Kaseya, the cloud supplier on the heart of a gargantuan ransomware assault on lots of of companies, introduced this week that it had some excellent news: Somehow, it had come into possession of a “universal decryptor” to unlock the entire knowledge affected by the current hack.

“We can confirm that Kaseya obtained the tool from a third party and have teams actively helping customers affected by the ransomware to restore their environments, with no reports of any problem or issues associated with the decryptor,” the corporate mentioned in a statement put out Thursday.

The query stays, nevertheless: Where did that decryptor come from?

To evaluate, the corporate was hit with ransomware this July 4 weekend and the Russian-speaking cybercriminal gang REvil subsequently claimed duty. The assault contaminated not simply Kaseya however its shopper base, which, in flip, contaminated its shopper’s purchasers—in the end affecting some 1,500 companies worldwide.

REvil subsequently demanded $70 million in change for a common decryption key to unlock the entire victims’ knowledge.

However, in a stunning twist, the gang then proceeded to disappear from the net. Indeed, lower than two weeks after REvil made its ransom demand, practically all traces of the cybercriminal group vanished from the web, together with its web site and cost portal.
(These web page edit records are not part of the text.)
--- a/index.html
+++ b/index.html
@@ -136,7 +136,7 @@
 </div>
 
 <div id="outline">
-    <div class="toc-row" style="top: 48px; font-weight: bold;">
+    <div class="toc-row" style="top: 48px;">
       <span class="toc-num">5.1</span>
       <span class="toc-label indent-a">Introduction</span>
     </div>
Now, someway, Kaseya says it has managed to get ahold of the common decryption key, although it hasn’t explicitly mentioned how that occurred.
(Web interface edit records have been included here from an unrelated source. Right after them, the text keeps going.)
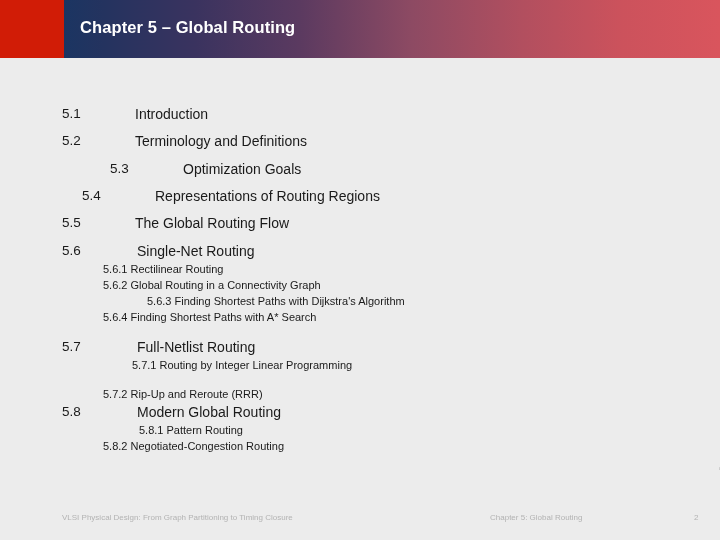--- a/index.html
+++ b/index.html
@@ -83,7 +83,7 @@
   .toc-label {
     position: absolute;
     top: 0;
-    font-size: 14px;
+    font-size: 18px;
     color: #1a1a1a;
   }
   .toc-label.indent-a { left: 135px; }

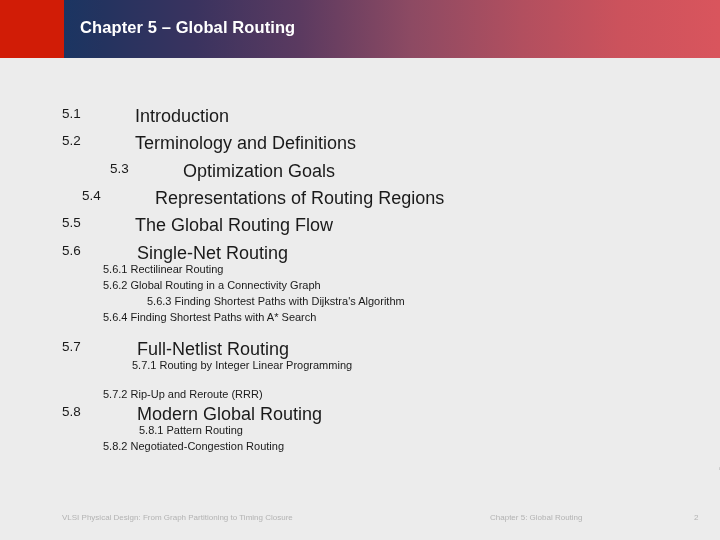--- a/index.html
+++ b/index.html
@@ -148,7 +148,7 @@
       <span class="toc-num">5.3</span>
       <span class="toc-label indent-a">Optimization Goals</span>
     </div>
-    <div class="toc-row" style="top: 129.9px; margin-left: 20px;">
+    <div class="toc-row" style="top: 129.9px;">
       <span class="toc-num">5.4</span>
       <span class="toc-label indent-a">Representations of Routing Regions</span>
     </div>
When requested by Gizmodo the place the important thing got here from, a Kaseya spokesperson reiterated that it had come from “a trusted third party.” When requested whether or not the corporate paid for the important thing, the spokesperson mentioned that the corporate couldn’t “comment to your question around payment.”

Even if the corporate had doled out the huge ransom, it’s not completely clear how or when an change would’ve occurred—since REvil has since “gone dark.” However, there are a pair theories floating round as to what could have occurred.

Some specialists have puzzled whether or not the Russian authorities “might have seized the key from the criminals and handed it over through intermediaries,” The Guardian writes. This appears believable, since we all know that the Kaseya incident impressed important political tensions between the White House and Kremlin. President Joe Biden reportedly had a curt dialog with Vladimir Putin not longer after the Kaseya assault, by which he requested the Russian chief to principally take duty for the cybercriminals working inside his nation’s borders.

Another hypothetical situation could possibly be that Kaseya truly paid the ransom fairly early within the extortion course of, thus exchanging the cash for the important thing. That would possibly clarify why REvil has since disappeared. That is, if it completed what it got down to do, why not take the cash and run?

All in all, it’s one other considerably mysterious decision to a large-scale ransomware assault—a pattern that appears to be more and more frequent. A equally obscure climax occurred in early June, when the FBI introduced that it had someway managed to trace and seize a majority of the ransom cost paid to the gang DarkSide after its assault on Colonial Pipeline. The feds by no means disclosed their strategies and, just like the scenario involving REvil, DarkSide proceeded to “go dark” across the similar time that the FBI seized its cash.